## WORK INSTRUCTION
For the entries below, print exactly the lines between the line holding "Expert Automotive" and the line holding "for budgeting, approvals, and tracking so", inclusive, and nothing else.

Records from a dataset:
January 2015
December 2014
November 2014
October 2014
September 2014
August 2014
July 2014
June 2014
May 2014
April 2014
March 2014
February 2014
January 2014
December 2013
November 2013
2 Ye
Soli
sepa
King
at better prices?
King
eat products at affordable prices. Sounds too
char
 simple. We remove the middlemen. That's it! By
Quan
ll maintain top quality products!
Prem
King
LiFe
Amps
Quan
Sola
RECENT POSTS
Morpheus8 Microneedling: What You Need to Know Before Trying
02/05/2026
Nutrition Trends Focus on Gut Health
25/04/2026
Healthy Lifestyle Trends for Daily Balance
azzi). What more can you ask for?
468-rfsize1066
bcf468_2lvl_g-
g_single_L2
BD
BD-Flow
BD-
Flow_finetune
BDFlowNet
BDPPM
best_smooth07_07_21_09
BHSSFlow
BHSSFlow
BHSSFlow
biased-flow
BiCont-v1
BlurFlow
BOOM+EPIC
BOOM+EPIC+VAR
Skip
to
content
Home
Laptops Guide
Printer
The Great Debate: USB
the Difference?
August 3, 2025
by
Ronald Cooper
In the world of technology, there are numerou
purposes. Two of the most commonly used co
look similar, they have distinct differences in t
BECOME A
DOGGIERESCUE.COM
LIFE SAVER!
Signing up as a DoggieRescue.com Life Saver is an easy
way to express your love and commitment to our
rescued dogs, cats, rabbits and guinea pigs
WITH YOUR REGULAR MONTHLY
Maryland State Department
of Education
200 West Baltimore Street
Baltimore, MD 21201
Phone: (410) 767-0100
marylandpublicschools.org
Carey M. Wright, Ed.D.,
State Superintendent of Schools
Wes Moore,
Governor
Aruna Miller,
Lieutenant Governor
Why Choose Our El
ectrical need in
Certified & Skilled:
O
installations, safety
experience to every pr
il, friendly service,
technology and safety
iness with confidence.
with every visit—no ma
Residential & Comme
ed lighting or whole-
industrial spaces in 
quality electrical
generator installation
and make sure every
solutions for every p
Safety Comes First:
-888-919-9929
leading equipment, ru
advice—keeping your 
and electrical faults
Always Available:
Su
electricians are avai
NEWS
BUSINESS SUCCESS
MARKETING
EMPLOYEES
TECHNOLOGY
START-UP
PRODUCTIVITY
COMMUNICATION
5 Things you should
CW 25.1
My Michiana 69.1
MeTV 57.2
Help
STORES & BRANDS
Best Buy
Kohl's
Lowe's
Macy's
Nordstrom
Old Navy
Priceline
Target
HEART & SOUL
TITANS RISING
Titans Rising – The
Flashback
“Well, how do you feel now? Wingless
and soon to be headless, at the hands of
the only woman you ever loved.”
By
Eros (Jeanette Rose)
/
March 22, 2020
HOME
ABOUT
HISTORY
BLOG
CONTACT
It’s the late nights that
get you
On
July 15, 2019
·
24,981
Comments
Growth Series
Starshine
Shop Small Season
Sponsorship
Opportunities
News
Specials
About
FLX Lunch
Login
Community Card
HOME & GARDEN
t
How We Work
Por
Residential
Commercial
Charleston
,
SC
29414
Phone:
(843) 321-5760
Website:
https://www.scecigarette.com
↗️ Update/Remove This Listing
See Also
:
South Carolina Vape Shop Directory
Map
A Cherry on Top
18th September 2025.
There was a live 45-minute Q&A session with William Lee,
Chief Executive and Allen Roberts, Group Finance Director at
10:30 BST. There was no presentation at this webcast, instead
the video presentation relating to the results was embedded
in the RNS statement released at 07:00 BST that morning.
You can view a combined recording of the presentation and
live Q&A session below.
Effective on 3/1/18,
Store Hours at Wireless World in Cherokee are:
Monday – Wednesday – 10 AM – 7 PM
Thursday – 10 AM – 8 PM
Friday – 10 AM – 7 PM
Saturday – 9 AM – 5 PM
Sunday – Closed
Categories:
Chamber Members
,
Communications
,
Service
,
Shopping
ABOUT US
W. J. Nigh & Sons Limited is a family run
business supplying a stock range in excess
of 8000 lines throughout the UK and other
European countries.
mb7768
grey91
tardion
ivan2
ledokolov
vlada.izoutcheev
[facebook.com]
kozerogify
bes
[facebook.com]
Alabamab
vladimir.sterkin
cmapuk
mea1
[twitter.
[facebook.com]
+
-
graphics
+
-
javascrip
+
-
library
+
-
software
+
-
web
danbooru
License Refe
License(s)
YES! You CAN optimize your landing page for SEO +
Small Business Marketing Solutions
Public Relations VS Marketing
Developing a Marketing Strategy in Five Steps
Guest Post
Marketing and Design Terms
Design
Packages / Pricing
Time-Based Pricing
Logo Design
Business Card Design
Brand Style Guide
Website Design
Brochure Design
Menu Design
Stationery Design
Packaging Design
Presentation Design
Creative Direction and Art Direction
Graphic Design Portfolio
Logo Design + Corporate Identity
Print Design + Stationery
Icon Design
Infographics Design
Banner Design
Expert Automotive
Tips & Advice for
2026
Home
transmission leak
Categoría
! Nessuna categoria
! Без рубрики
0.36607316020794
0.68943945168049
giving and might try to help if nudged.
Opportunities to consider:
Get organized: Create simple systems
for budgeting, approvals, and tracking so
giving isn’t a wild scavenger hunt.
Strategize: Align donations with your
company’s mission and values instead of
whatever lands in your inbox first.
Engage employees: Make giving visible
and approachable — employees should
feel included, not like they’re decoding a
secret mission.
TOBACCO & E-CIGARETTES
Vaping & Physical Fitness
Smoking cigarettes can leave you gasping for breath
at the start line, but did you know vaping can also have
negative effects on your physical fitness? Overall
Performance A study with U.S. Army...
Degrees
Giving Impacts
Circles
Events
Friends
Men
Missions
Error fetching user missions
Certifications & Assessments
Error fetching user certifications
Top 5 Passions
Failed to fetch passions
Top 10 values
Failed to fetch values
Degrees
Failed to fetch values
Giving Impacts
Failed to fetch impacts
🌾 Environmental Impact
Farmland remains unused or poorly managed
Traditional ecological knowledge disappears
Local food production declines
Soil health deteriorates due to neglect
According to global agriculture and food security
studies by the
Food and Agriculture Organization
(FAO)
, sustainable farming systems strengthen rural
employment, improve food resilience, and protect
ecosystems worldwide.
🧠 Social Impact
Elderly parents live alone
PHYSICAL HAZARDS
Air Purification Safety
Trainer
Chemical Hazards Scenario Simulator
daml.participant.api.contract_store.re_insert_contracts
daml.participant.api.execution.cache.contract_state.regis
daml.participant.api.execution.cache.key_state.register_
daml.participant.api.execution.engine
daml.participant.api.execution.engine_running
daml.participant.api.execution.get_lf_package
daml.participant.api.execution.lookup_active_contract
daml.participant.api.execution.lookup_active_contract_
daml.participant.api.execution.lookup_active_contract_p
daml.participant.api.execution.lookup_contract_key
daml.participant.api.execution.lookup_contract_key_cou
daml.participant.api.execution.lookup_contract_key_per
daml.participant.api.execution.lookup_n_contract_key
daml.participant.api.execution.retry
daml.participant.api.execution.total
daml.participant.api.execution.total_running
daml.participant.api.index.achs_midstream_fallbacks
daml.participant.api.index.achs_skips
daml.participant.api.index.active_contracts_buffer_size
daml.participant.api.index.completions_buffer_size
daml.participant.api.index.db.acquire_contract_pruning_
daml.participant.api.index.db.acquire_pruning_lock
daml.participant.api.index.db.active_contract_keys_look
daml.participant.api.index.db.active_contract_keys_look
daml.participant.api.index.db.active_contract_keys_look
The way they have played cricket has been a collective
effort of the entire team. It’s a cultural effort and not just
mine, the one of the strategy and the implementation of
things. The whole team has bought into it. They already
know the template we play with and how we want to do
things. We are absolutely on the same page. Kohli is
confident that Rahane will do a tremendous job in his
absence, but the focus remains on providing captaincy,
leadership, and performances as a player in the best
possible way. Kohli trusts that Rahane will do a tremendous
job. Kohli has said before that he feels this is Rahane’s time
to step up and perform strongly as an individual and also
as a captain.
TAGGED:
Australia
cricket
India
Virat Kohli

## RESPONSE BOX
Expert Automotive
Tips & Advice for
2026
Home
transmission leak
Categoría
! Nessuna categoria
! Без рубрики
0.36607316020794
0.68943945168049
giving and might try to help if nudged.
Opportunities to consider:
Get organized: Create simple systems
for budgeting, approvals, and tracking so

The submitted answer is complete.